Гаубичные снаряды идут по наклонной траектории. Удар может последовать в крышу (хуже того – в люк), где броня тоньше и вряд ли выдержит. Линько представил, как снаряд взорвется в башне – стало не по себе. Пятнадцать килограммов металла и взрывчатки превратят экипаж в месиво, не уцелеет никто.
– Чего мы здесь выжидаем! – не выдержал Линько. – Фугаса сверху? Дождемся!
Трудно осуждать капитана, имеющего семью, троих детей, сидящего в бездействии под артобстрелом. Самое тяжелое на войне – отсиживаться под огнем в бездействии. «Свой» снаряд не услышишь. Не успеешь. Он прилетит бесшумно и разнесет тебя.
Поэтому невольно прислушиваешься к пролетающим мимо. Перелет… недолет. Грохот раздается совсем рядом, по броне гремят камни, разбиваются комья земли.
– Метрах в десяти упал, – вытирая кровь с разбитых губ, проговорил командир орудия. – Пристрелялись, паскуды.

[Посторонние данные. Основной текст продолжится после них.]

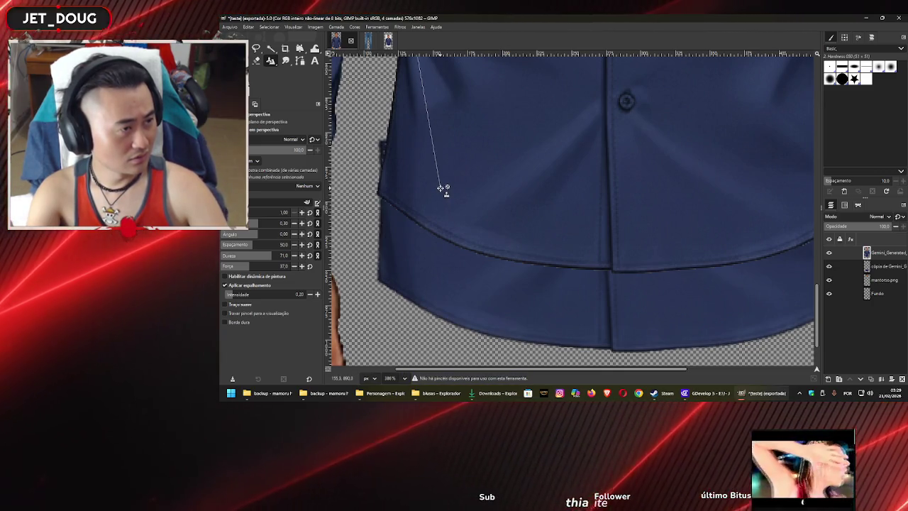
# Zoom out to inspect the whole navy shirt
pyautogui.scroll(-2, 441, 188)
pyautogui.scroll(-2, 441, 191)
pyautogui.scroll(-1, 442, 198)
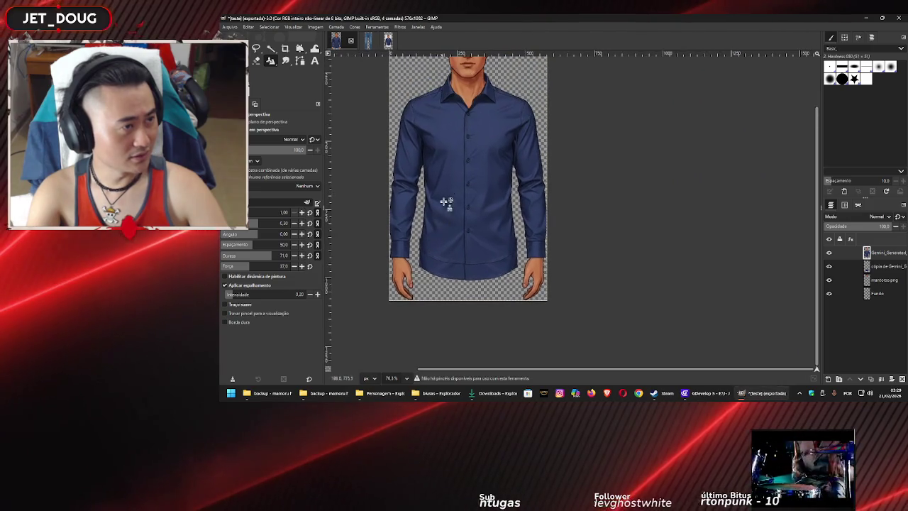
pyautogui.scroll(1, 430, 213)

– А чего наши гаубицы молчат? – спросил кто-то.
Ему не ответили. Только тайком крестился заряжающий, имевший тоже троих детей. Не за себя, за них душа болит… неужели бог не слышит.
– В атаку пора бы. Прямо на гада-фашиста, – не выдержав, воскликнул механик-водитель, тоже мужик семейный, гнавший прочь мысли о смерти.

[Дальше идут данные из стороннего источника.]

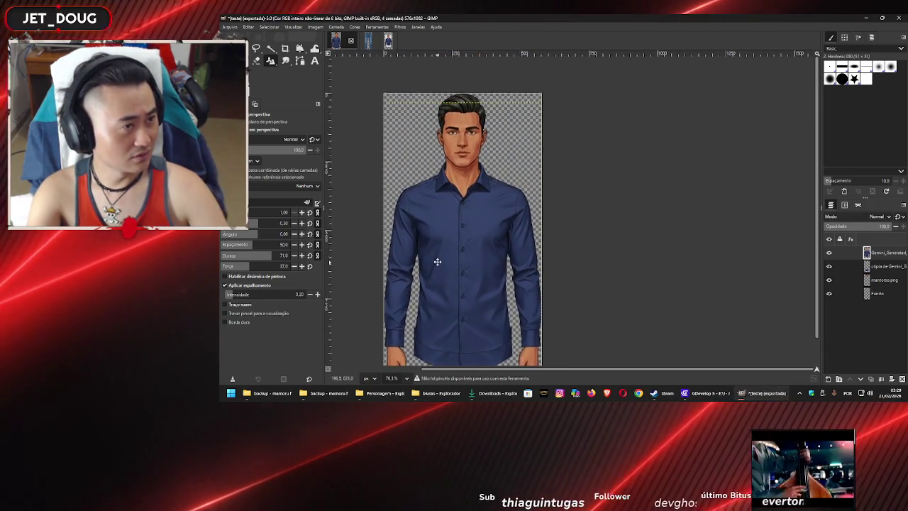
pyautogui.scroll(-1, 443, 200)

– Сходи к Воронину, посоветуй.
Их танк едва не накрыло, когда уже взлетела зеленая ракета – сигнал атаки. Механик-водитель, опытный сержант, словно ждал сигнала. Машина тронулась с места почти без рывка и пошла задним ходом по аппарели (выезду из капонира).

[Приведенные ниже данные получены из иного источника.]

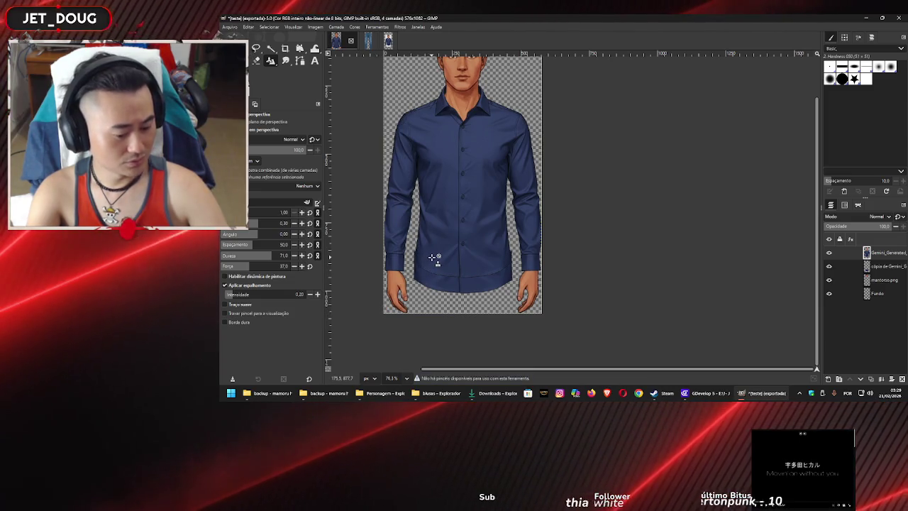
# Switch to the Clone tool and zoom to about 319% on the lower hem
pyautogui.press('c')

Не у каждого КВ-1 так отлажены фрикционы и работает без перебоев двигатель. Задержись КВ в капонире на минуту-две, угодил бы под гаубичный снаряд.
Фугас врезался в передний бруствер капонира, когда «Клим Ворошилов» уже выполз из аппарели. Механику показалось, что перед глазами сверкнула молния и он ослеп. Танк, дернувшись, прошел еще несколько метров и заглох.
– Что случилось? – теребили механика.
– Глаза…
Но глаза были в порядке, завалило комьями земли переднюю часть машины и смотровую щель.
– Молния и сразу темно, – бормотал, приходя в себя, механик, спасший экипаж и машину.
– Это снарядная вспышка, – сказал командир орудия. – А потом земли на нас с полтонны обрушилось. Но пушка в порядке.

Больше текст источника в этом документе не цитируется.